**What to do**
1. Answer these questions using the Fortran thread below.
(a) What error message did the person who first posted receive?
(b) According to the reply, what precision is the value of PI in the original expression?
(c) At roughly what size of values does the reply say integer overflow might become a concern?
2. Reproduce the passage of the Fortran thread below, starting at "Wow, there is" and ending at "it stands regardless.".
**** Document segment
Can anyone please explain what is wrong here?

I and M are integers and ZI is IMPLICIT REAL*8
So, I think this is okay the following line:

ZI = DCOS(FLOAT(2*( I - 1) + 1)*3.1415927/FlOAT(2*M))

but I got:

Error: ‘x’ argument of ‘dcos’ intrinsic at (1) must be double precision

Any help is appreciated.
Regards

Wow, there is a lot to unpack in that statement, and many of the
suggestions in this thread are off mark.

First, it does not matter what is the type or kind of ZI. The expression
on the right is evaluated as it stands regardless.

Second, you almost certainly should not be using specific intrinsic
functions such as DCOS, FLOAT, DFLOAT, DBLE, and so on as many have
suggested. There are times to use those kinds of functions, when
purposely doing mixed-precision arithmetic, but your application is
probably not one of those.

So how should this be written if you want to have simple and robust
code? First, the value of PI in the expression above is single
precision. That is, it is the default real kind. If you want extended precision, then you should either declare the constant appropriately or
you should specify the appropriate kind of the literal constant and add
in the missing digits. Let's do it like this, not because this is
inherently better than other approaches, but because no one else has
suggested this yet.

integer, parameter :: wp = selected_real_kind(14)
REAL(WP), PARAMETER:: PI = 4 * ATAN(1.0_wp)

The wp parameter is appropriate for double precision on many machines,
but that is a way to specify the minimum precision independently of what
your compiler thinks is the default. That is more or less the modern
standard equivalent to REAL*8. You could also declare things like

integer, parameter :: wp = kind(1.0d0)

to force the working precision to be what your compiler thinks is double precision. Or, you could declare it as

integer, parameter :: wp = kind(ZI)

where ZI has been declared elsewhere, maybe in a module, but you might
not know what it is, you just know that you want to be consistent with
that kind. With the appropriate kind defined, you could also specify the literal constant as, for example,

3.1415926535897931_wp

either in a parameter definition or in the original expression itself. I
don't really recommend that latter option, but if you wanted to do that,
it would at least be better than specifying the literal constant to have
the incorrect kind.

In any case, once PI is defined to be of the correct type and kind for
the expression you want to evaluate, and to have the correct value for
that kind. Then you can evaluate the expression as

ZI = COS( (2*( I - 1) + 1) * PI / (2*M))

The COS intrinsic is generic, so it evaluates its result to be
consistent with whatever its argument is. What is that? Fortran has well defined rules for evaluating expressions of mixed type. In that
expression, the (2*(I-1)+1) will be evaluated as an integer expression
because it is enclosed in parentheses. The kind will be KIND(I), which
is probably whatever the compiler thinks is the default integer kind. If
the values don't get too big, that will be fine. If they get up around
10**9 or so, then you might need to worry about integer overflow, which
is usually silent at runtime, so you should beware of that. Similarly,
the (2*M) part of the expression is also evaluated as an integer
expression of KIND(M). Without further knowledge of the declarations,
that is all that we can say about the integer factors in the expression.
********
**** Data shown
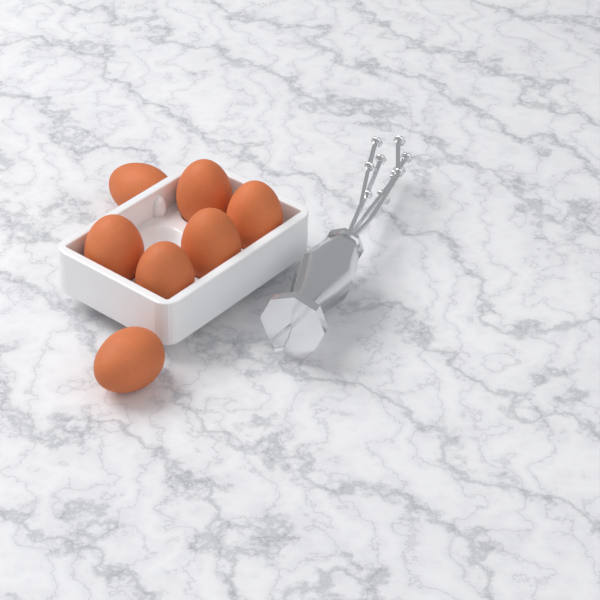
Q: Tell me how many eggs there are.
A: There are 7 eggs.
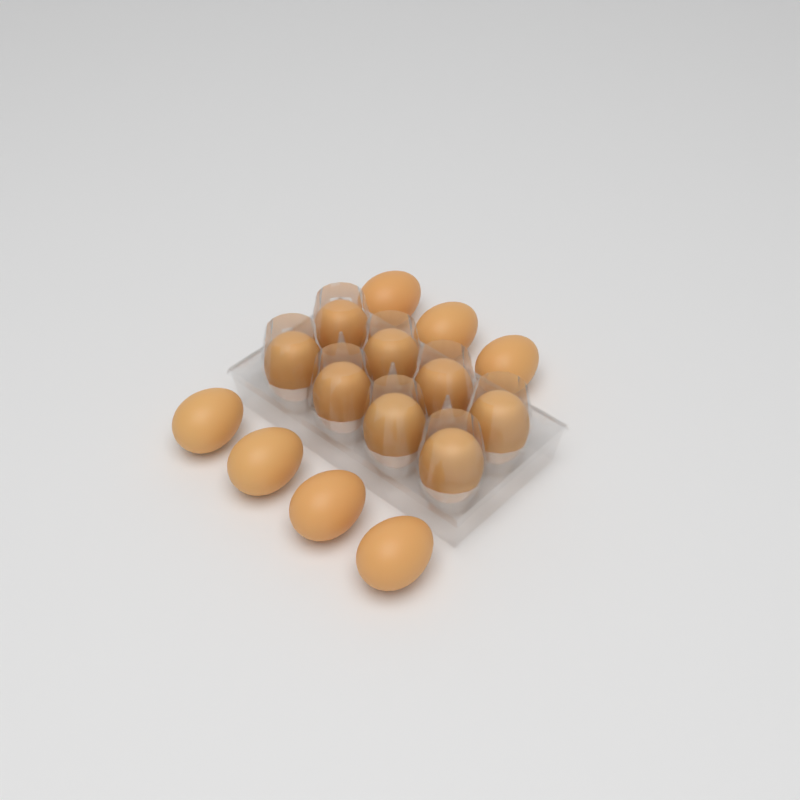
********
**Solutions by task**
1.
(a) Error: ‘x’ argument of ‘dcos’ intrinsic at (1) must be double precision
(b) Single precision, meaning the default real kind.
(c) Around 10**9.

2.
Wow, there is a lot to unpack in that statement, and many of the
suggestions in this thread are off mark.

First, it does not matter what is the type or kind of ZI. The expression
on the right is evaluated as it stands regardless.